Dallas VideoFest’s AltFiction Winners and Next Season’s $10K Grant

VideoFest calls itself the oldest and largest video festival in the U.S. Its AltFiction Fest celebrates filmmakers who create movies, television shows, and web content.

Dallas VideoFest wrapped up its 31st season last month with the Alternative Fiction Fest—nicknamed AltFiction—and a major grant for the upcoming season.

“Who can even define what the idea of television is anymore with networks along with the gamut of streaming services and those streaming services’ content being nominated for Oscars?”
Bart Weiss

AltFiction Fest doesn’t discriminate when it comes to storytelling. Whether the entries are made for large screens or small, all is welcome at this annual event. 

“Filmmakers are making TV; TV shows become feature films. Who can even define what the idea of television is anymore with networks along with the gamut of streaming services and those streaming services’ content being nominated for Oscars?,” Bart Weiss, Dallas Videofest’s founder and artistic director, said in a statement.

Among this year’s AltFiction themes were North Texas filmmakers, films created locally, female filmmakers from the earliest days of cinema, and Black History Month.

This year’s winners included:

  • “Tucked” directed by Jamie Patterson for the Audience Award
  • “Space Flower” directed by Pam Covington for the Short Narrative Film Award
  • “Tempestad” directed by Daniel Garcia for the Best Texas Short Film Award

 

The Big D Mobile Phone Film Fest also concluded with its festival of short films shot with mobile devices. The “Fest inside of VideoFest” gave its Best in Show Award to “Promise” directed by Ivan Sosnin.

Although VideoFest is just wrapping up this season’s final series of films, the following season is already off to an exciting start with a $10,000 grant from the National Endowment for the Arts. 

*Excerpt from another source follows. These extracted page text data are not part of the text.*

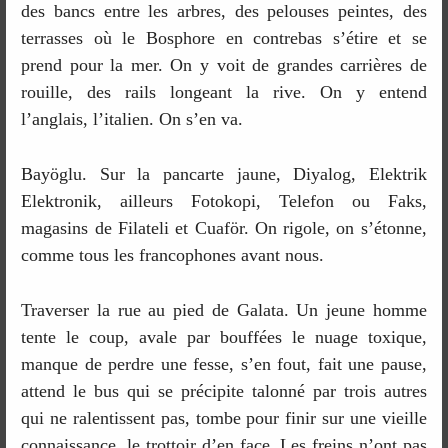
des bancs entre les arbres, des pelouses peintes, des
terrasses où le Bosphore en contrebas s’étire et se
prend pour la mer. On y voit de grandes carrières de
rouille, des rails longeant la rive. On y entend
l’anglais, l’italien. On s’en va.
Bayöglu. Sur la pancarte jaune, Diyalog, Elektrik
Elektronik, ailleurs Fotokopi, Telefon ou Faks,
magasins de Filateli et Cuaför. On rigole, on s’étonne,
comme tous les francophones avant nous.
Traverser la rue au pied de Galata. Un jeune homme
tente le coup, avale par bouffées le nuage toxique,
manque de perdre une fesse, s’en fout, fait une pause,
attend le bus qui se précipite talonné par trois autres
qui ne ralentissent pas, tombe pour finir sur une vieille
connaissance, le trottoir d’en face. Les freins n’ont pas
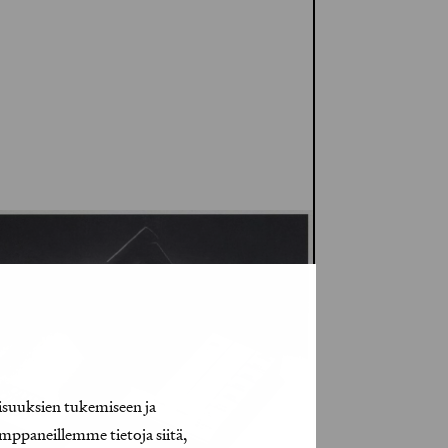
isuuksien tukemiseen ja
mppaneillemme tietoja siitä,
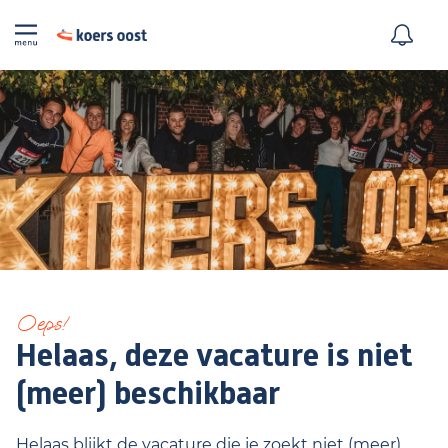
Oeps!
Helaas, deze vacature is niet
(meer) beschikbaar
Helaas blijkt de vacature die je zoekt niet (meer)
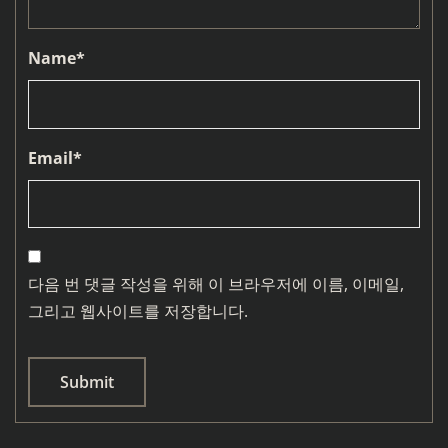
Name
*
Email
*
다음 번 댓글 작성을 위해 이 브라우저에 이름, 이메일,
그리고 웹사이트를 저장합니다.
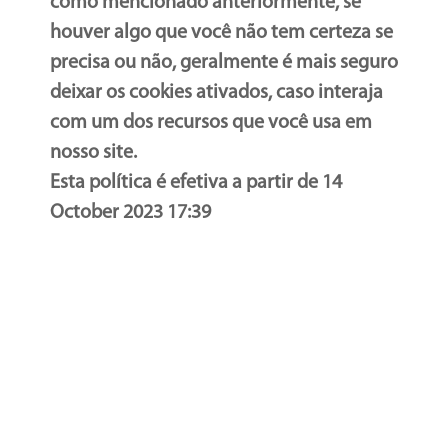
como mencionado anteriormente, se
houver algo que você não tem certeza se
precisa ou não, geralmente é mais seguro
deixar os cookies ativados, caso interaja
com um dos recursos que você usa em
nosso site.
Esta política é efetiva a partir de 14
October 2023 17:39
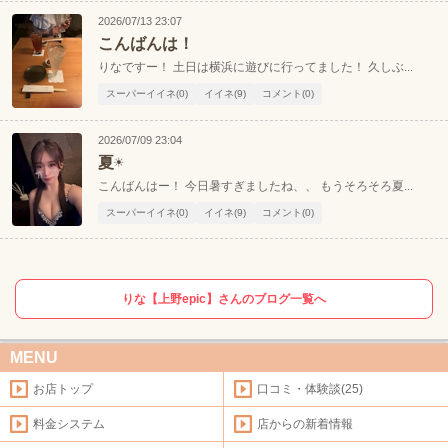
2026/07/13 23:07
こんばんは！
りなですー！ 土日は横浜に遊びに行ってました！ 久しぶ...
スーパーイイネ(0)
イイネ(9)
コメント(0)
2026/07/09 23:04
夏☀️
こんばんはー！ 今日暑すぎましたね、、 もうそろそろ夏...
スーパーイイネ(0)
イイネ(9)
コメント(0)
りな【上野epic】さんのブログ一覧へ
MENU
お店トップ
口コミ・体験談(25)
料金システム
店からの新着情報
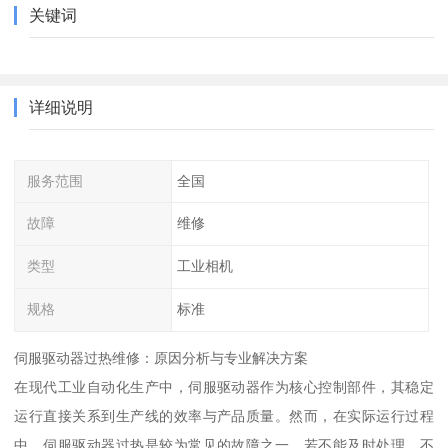
关键词
详细说明
服务范围
全国
故障
维修
类型
工业相机
规格
标准
伺服驱动器过热维修：原因分析与专业解决方案
在现代工业自动化生产中，伺服驱动器作为核心控制部件，其稳定
运行直接关系到生产线的效率与产品质量。然而，在实际运行过程
中，伺服驱动器过热是较为常见的故障之一。若不能及时处理，不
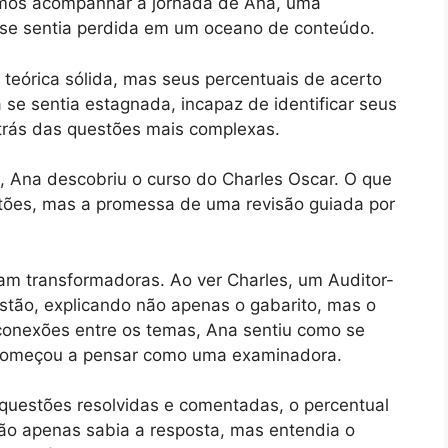
amos acompanhar a jornada de Ana, uma
se sentia perdida em um oceano de conteúdo.
 teórica sólida, mas seus percentuais de acerto
se sentia estagnada, incapaz de identificar seus
 trás das questões mais complexas.
 Ana descobriu o curso do Charles Oscar. O que
stões, mas a promessa de uma revisão guiada por
ram transformadoras. Ao ver Charles, um Auditor-
stão, explicando não apenas o gabarito, mas o
 conexões entre os temas, Ana sentiu como se
 começou a pensar como uma examinadora.
questões resolvidas e comentadas, o percentual
não apenas sabia a resposta, mas entendia o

The grant comes from the NEA’s principal grant-making program, “Art Works.” Dallas VideoFest was selected as one of the 972 grants out of 1,605 total applications.

“The opportunities, which the receipt of the NEA grant will provide in expanding the outreach of VideoFest 32 to the community and serve our mission, are much valued and appreciated,” Jeff Leuschel, board president of the Video Association of Dallas and the Dallas VideoFest, said in a statement.